TO-DO ITEM:
Copy the lines from the start of the records below through the line containing "wire [31:0] imem_addr;", both included, and leave out the pictures.

Machine-readable electronics designs
==*==
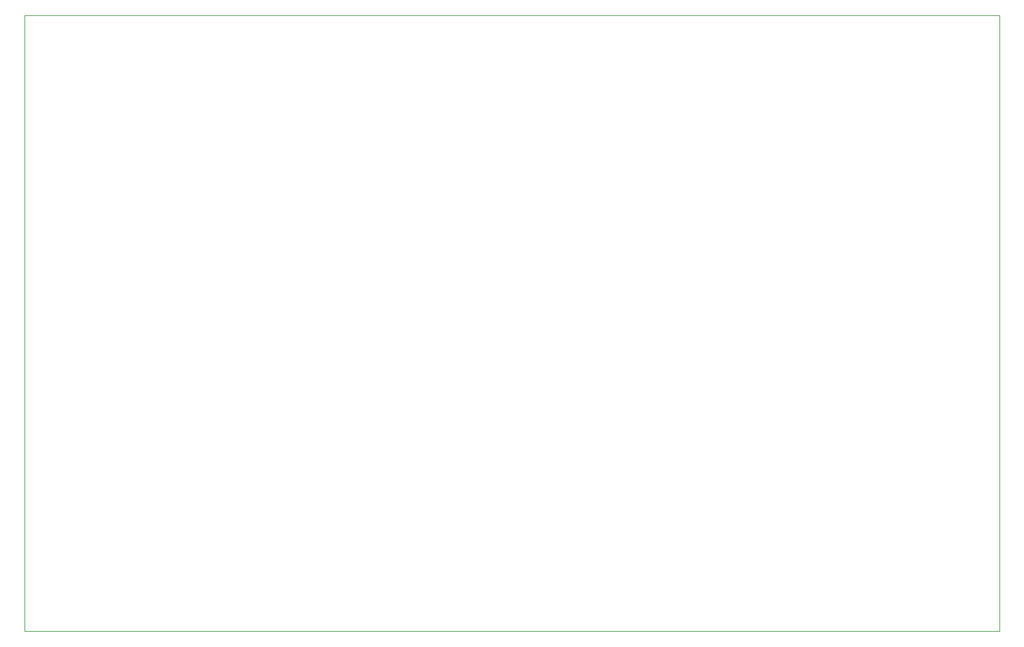
<source format=gko>
G04 #@! TF.GenerationSoftware,KiCad,Pcbnew,5.1.9*
G04 #@! TF.CreationDate,2021-02-24T22:30:28+01:00*
G04 #@! TF.ProjectId,rpi_module,7270695f-6d6f-4647-956c-652e6b696361,rev?*
G04 #@! TF.SameCoordinates,Original*
G04 #@! TF.FileFunction,Profile,NP*
%FSLAX46Y46*%
G04 Gerber Fmt 4.6, Leading zero omitted, Abs format (unit mm)*
G04 Created by KiCad (PCBNEW 5.1.9) date 2021-02-24 22:30:28*
%MOMM*%
%LPD*%
G01*
G04 APERTURE LIST*
G04 #@! TA.AperFunction,Profile*
%ADD10C,0.100000*%
G04 #@! TD*
G04 APERTURE END LIST*
D10*
X334500000Y-64500000D02*
X200000000Y-64500000D01*
X334500000Y-149500000D02*
X334500000Y-64500000D01*
X200000000Y-149500000D02*
X334500000Y-149500000D01*
X200000000Y-64500000D02*
X200000000Y-149500000D01*
M02*

</source>
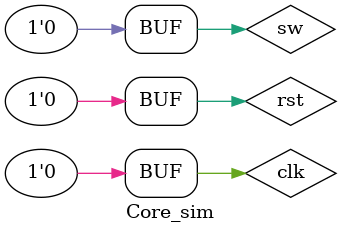
<source format=v>
`timescale 1ns / 1ps


module Core_sim(

    );
    reg clk;
    reg rst;
    wire [31:0] imem_addr;
    wire [31:0] imem_o_data;
    wire [31:0] dmem_addr;
    wire [31:0] dmem_o_data;
    wire [31:0] dmem_i_data;
    wire dmem_wen;
    reg sw;

    Core m0(
        .clk(clk),
        .rst(rst),
        .imem_addr(imem_addr),
        .imem_o_data(imem_o_data),
        .dmem_addr(dmem_addr),
        .dmem_o_data(dmem_o_data),
        .dmem_i_data(dmem_i_data),
        .dmem_wen(dmem_wen),
        .sw(sw)
    );

    Mem m1(
        .i_addr(imem_addr),
        .i_data(imem_o_data),
        .clk(clk),
        .d_wen(dmem_wen),
        .d_addr(dmem_addr),
        .d_i_data(dmem_i_data),
        .d_o_data(dmem_o_data)
    );
    initial begin
        rst = 1'b1; #10;
        rst = 1'b0; 
        sw = 1'b0;
    end

    always begin
        clk <= 1'b1; #5;
        clk <= 1'b0; #5;
    end


endmodule

</source>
==*==
OUTPUT OF THE TASK:
<source format=gko>
G04 #@! TF.GenerationSoftware,KiCad,Pcbnew,5.1.9*
G04 #@! TF.CreationDate,2021-02-24T22:30:28+01:00*
G04 #@! TF.ProjectId,rpi_module,7270695f-6d6f-4647-956c-652e6b696361,rev?*
G04 #@! TF.SameCoordinates,Original*
G04 #@! TF.FileFunction,Profile,NP*
%FSLAX46Y46*%
G04 Gerber Fmt 4.6, Leading zero omitted, Abs format (unit mm)*
G04 Created by KiCad (PCBNEW 5.1.9) date 2021-02-24 22:30:28*
%MOMM*%
%LPD*%
G01*
G04 APERTURE LIST*
G04 #@! TA.AperFunction,Profile*
%ADD10C,0.100000*%
G04 #@! TD*
G04 APERTURE END LIST*
D10*
X334500000Y-64500000D02*
X200000000Y-64500000D01*
X334500000Y-149500000D02*
X334500000Y-64500000D01*
X200000000Y-149500000D02*
X334500000Y-149500000D01*
X200000000Y-64500000D02*
X200000000Y-149500000D01*
M02*

</source>
<source format=v>
`timescale 1ns / 1ps


module Core_sim(

    );
    reg clk;
    reg rst;
    wire [31:0] imem_addr;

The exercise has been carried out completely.